Paylaş
İsrail olmayan doğal kaynaklarına, savaşlar ile dolu türbülanslı geçmişine rağmen teknolojide çok başarılı olmayı başardı. 8,4 milyonluk ufak nüfusuna rağmen kendisini “Girişimci Ulus” olarak tanımladı ve marka olmayı başardı – İsrail, Amerika ve Çin’den sonra NASDAQ borsasında en çok şirketi olan ülke. 2015 yılında ülkenin teknoloji ihracatı 12 milyar doları geçti.
Peki İsrail bunları nasıl başardı?
İsrail’in etrafındaki kısıtlamalar aslında başarısında önemli rol oynuyor.

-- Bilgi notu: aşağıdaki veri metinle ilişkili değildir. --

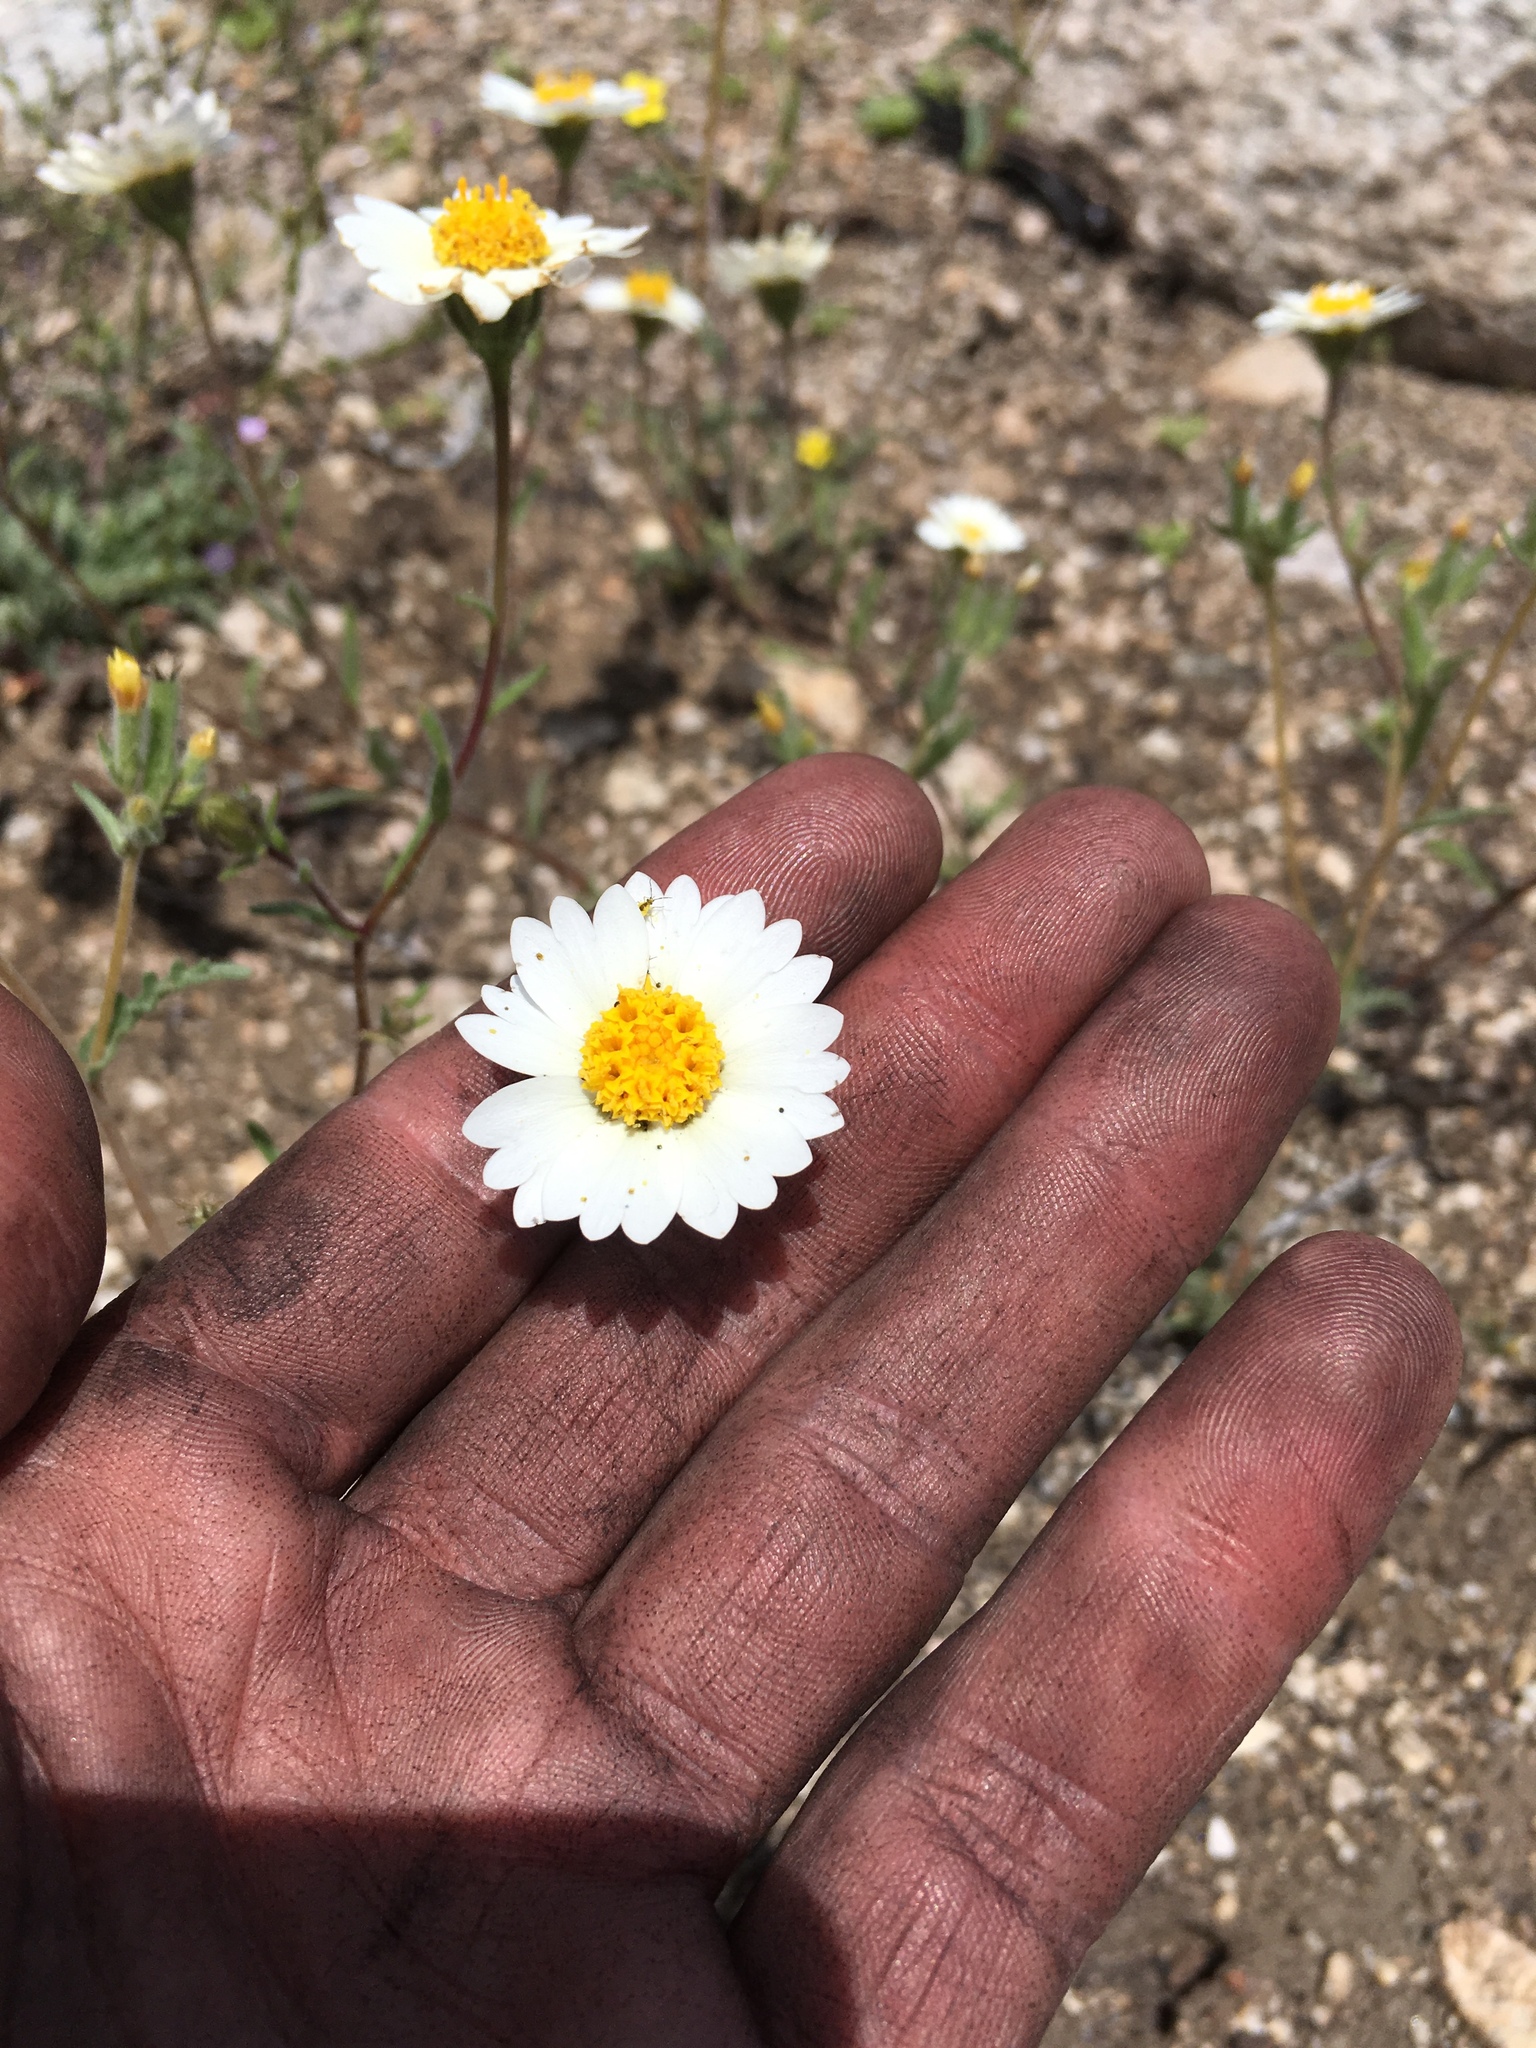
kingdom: Plantae
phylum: Tracheophyta
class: Magnoliopsida
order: Asterales
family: Asteraceae
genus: Layia
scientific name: Layia glandulosa
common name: White layia
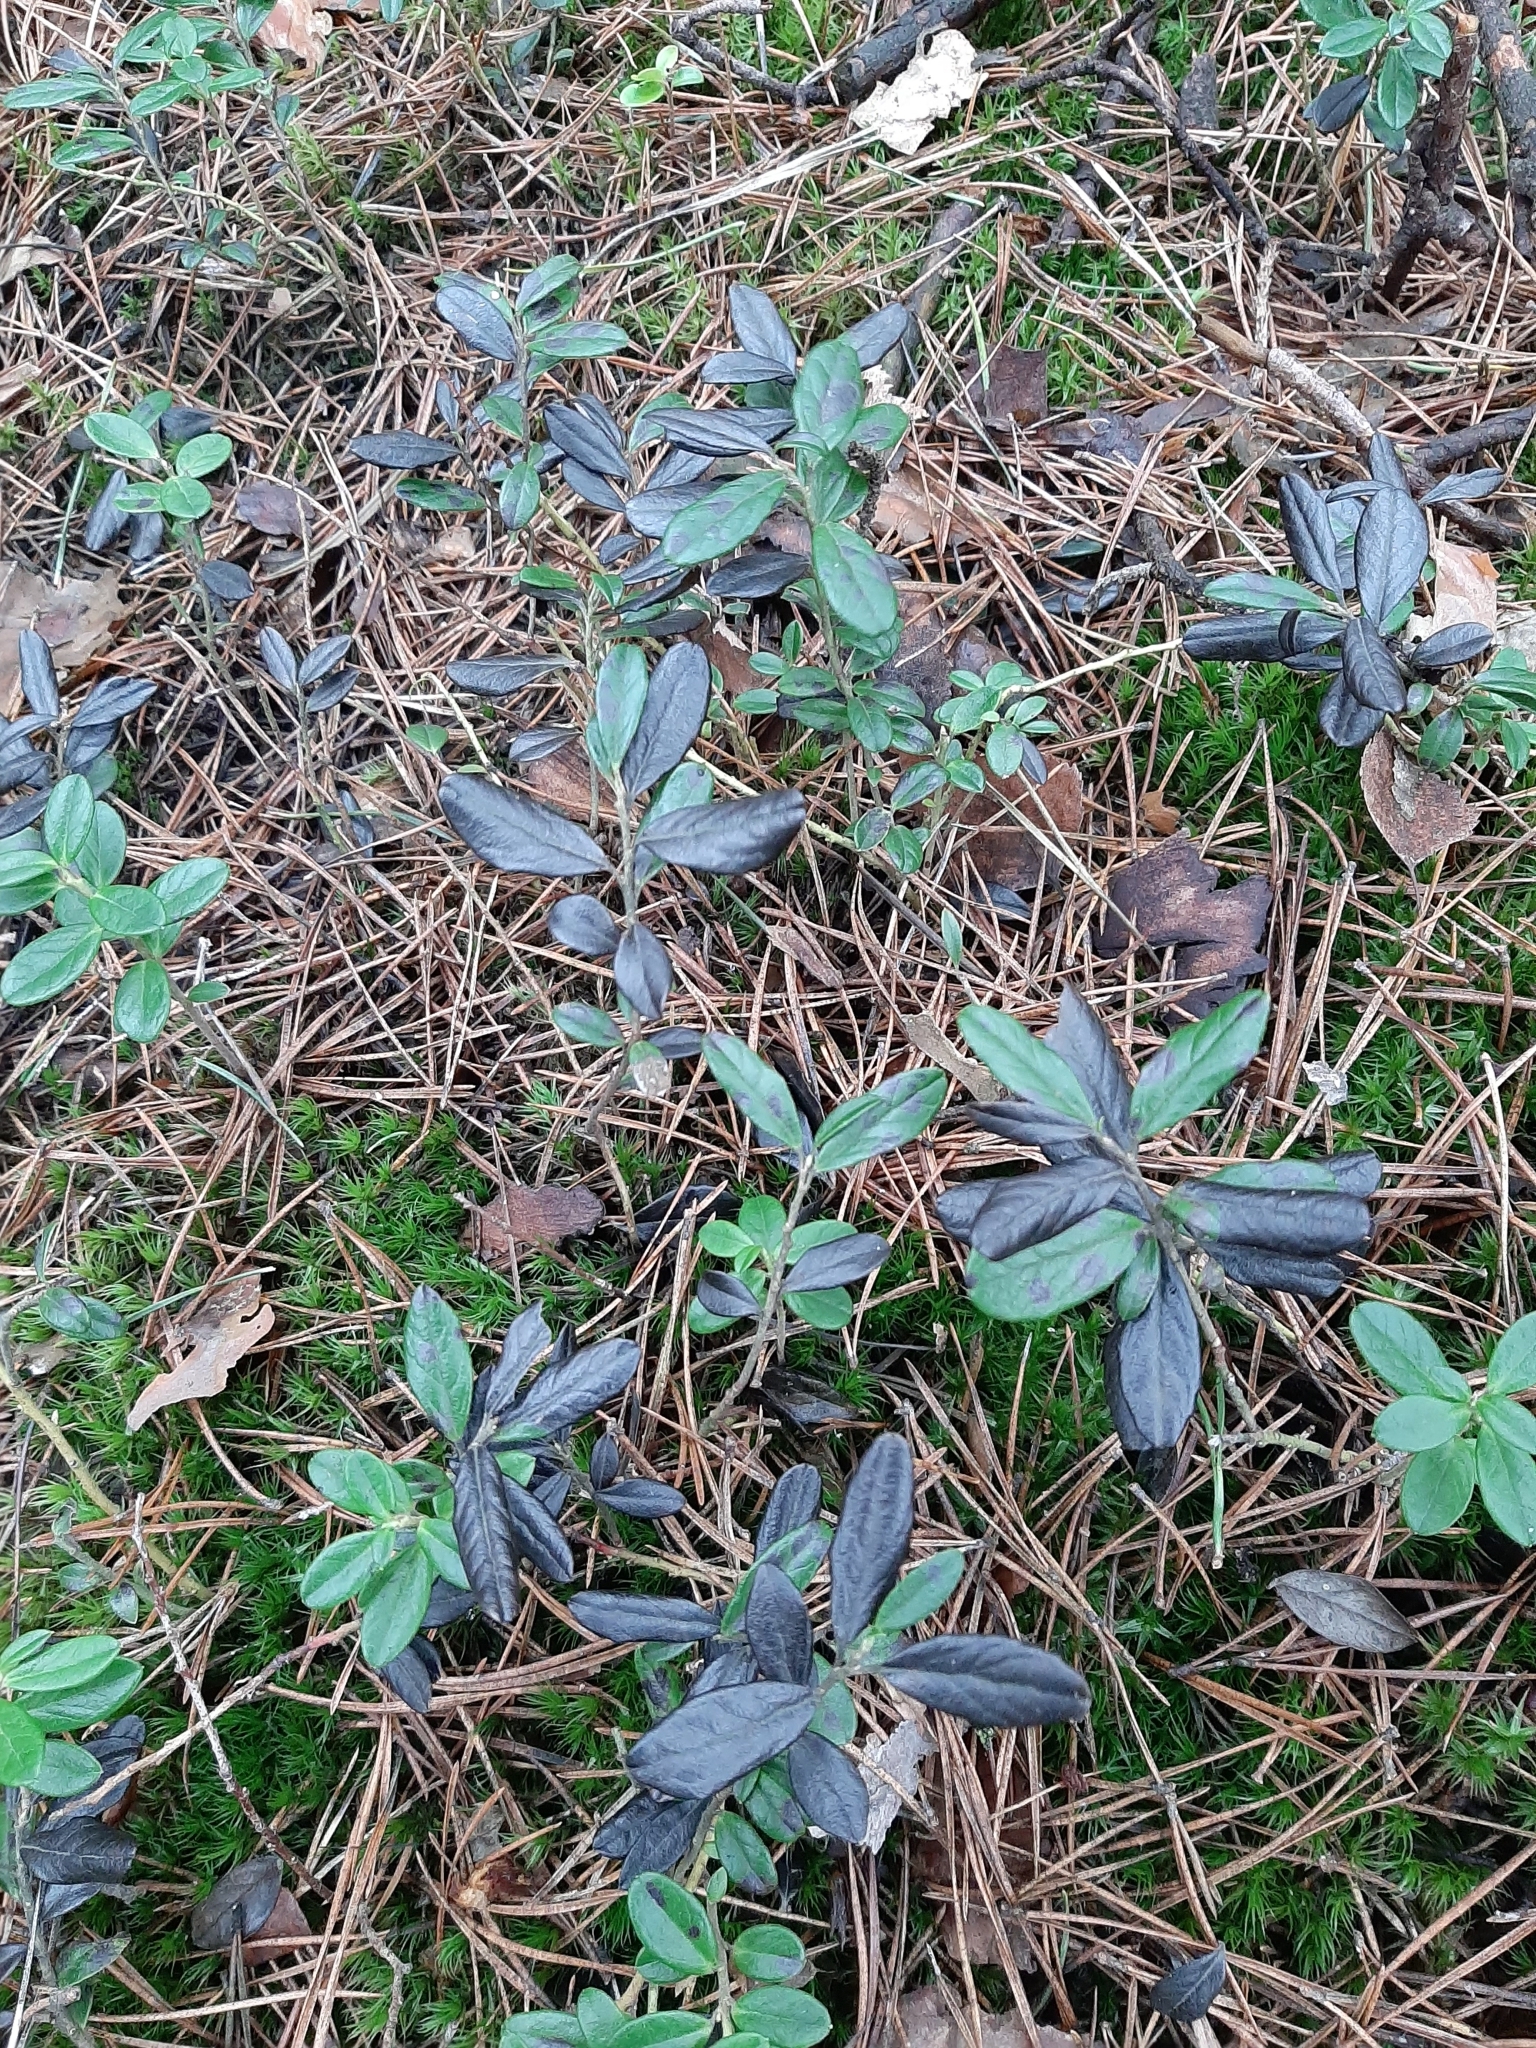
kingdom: Plantae
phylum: Tracheophyta
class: Magnoliopsida
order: Ericales
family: Ericaceae
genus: Vaccinium
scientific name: Vaccinium vitis-idaea
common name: Cowberry
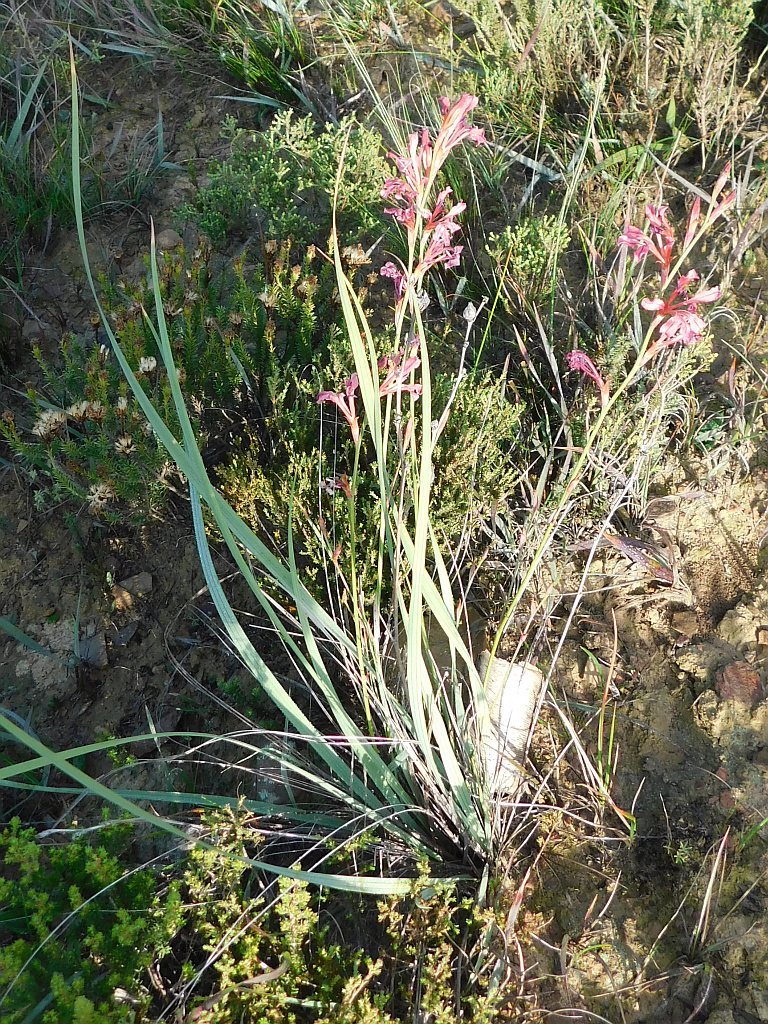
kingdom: Plantae
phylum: Tracheophyta
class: Liliopsida
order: Asparagales
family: Iridaceae
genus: Tritoniopsis
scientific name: Tritoniopsis lata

Çevresi ile savaş içinde olduğu dönemde savaş teknolojilerine yatırım yaptı - özellikle siber güvenlik. Savaş bittikten sonra ordunun bu elit okullarından çıkan ve gerçek savaş ve siber güvenlik uygulaması yapmış mezunları ise kendilerine yeni bir girişim dünyası yarattı. Ekosistemin içinden olan insanların kimine göre doğru zaman doğru yer -yani savaş sonrası boşta kalan eğitimli insanlar- en büyük sebepti ama İsrail devletinin bilim odaklı stratejisi ve sorumluluk alan yaklaşımı önemli rol oynadı. Devletin polisi “neutrality” oldu, yani kazananları seçen veya karan veren değil, pazarın taleplerine ve işaretlerine cevap veren oldu. Politikaları ve kuralları belirleyenler, pazarı sürekli inceleyip ekosistemin ihtiyaçlarını anlamaya çalıştılar ve özel sektörün yatırım yapmadığı en riskli sektörlere yatırım yaptılar.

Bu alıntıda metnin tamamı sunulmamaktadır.